Charlie Gaskins had a stutter and so Alice’s mother would not let her throw rocks at him. Alice would be standing at the edge of her yard down near the river and Charlie would come out and start lobbing stones over the fence and mewling like a cat. If she retaliated, he would go inside and call to his mother, and she would go next door and complain to Mother.
“Shame on you,” Mrs. Gaskins would hiss at Alice as she walked by. “Shame on you, a big girl like you, picking on an afflicted child.”
Alice wanted to shout, “Shame on your afflicted child for throwing stones at me,” but she would clamp her mouth shut and keep quiet.
And later when she went to Marymount Academy for Girls with Charlie’s twin sister, Adele, it was the same thing. Mrs. Gaskins could not bear for the other girls to be mean to Adele, even though Adele spoke perfectly well and had no need of parental protection. The result of all of this was that Adele and Charlie grew up as mean as snakes. No one wanted to play with them.

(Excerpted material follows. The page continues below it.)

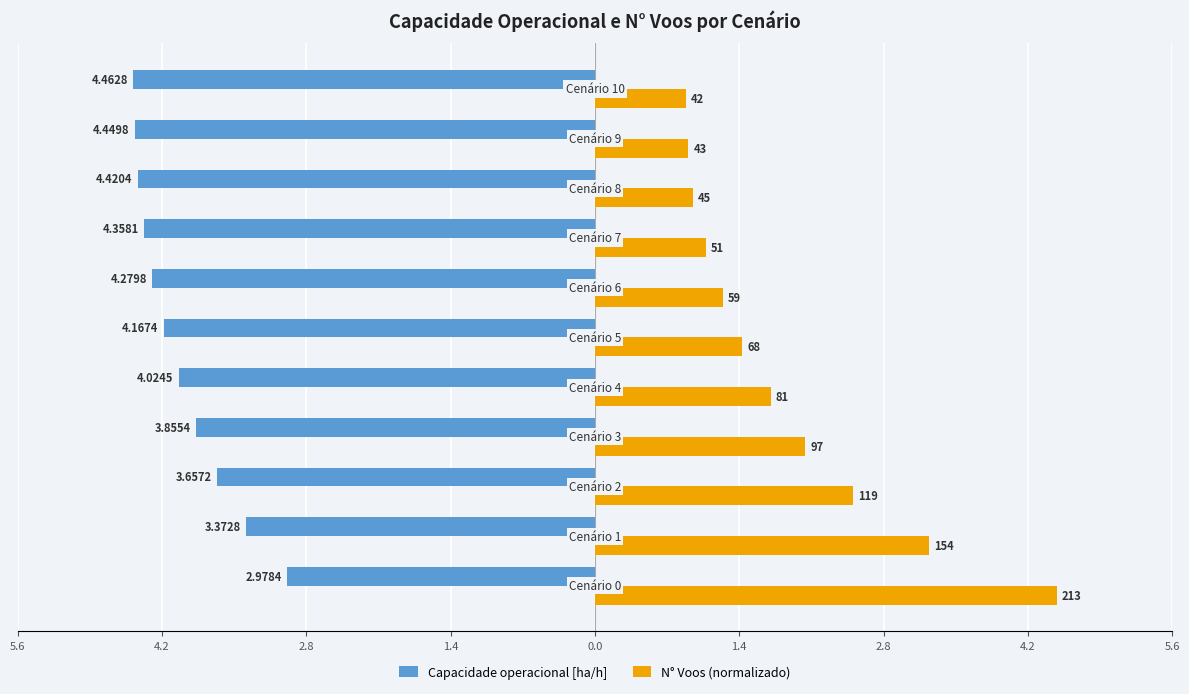

Which series has the largest total across all categories?

N° Voos (normalizado)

It was Adele who first came up with the Sugar and Spice Parties. None of the other girls wanted to go to Adele’s parties and so Mrs. Gaskins would get on the phone and call around to their mothers, and at the appointed time, the cars would pull up in front of the Gaskins house and out would step girls with big bows in their hair, walking dejectedly toward the Gaskins front door.
If Mrs. Gaskins was present, Adele would be catty to the other girls, and would have temper tantrums if she lost at games. But when Mrs. Gaskins left the room, Alice would walk up and stick her fist in Adele’s face and say, “We don’t like you. We’re only here because our mothers made us comes.” Alice was the only one who could make Adele cry.
When Alice was a senior in high school and had long out-grown Sugar and Spice Parties, Adele was still having her mother call around to make sure her invited guests showed up. At one particular party in October of 1932, Alice brought her sister, Laura. It was a Cat Rat Party; the senior girls were Cats and had been assigned to care for a freshman sister, known as a Rat. Alice had insisted that she be assigned to Laura because she knew she was the only one who could handle her. Laura wasn’t like other girls.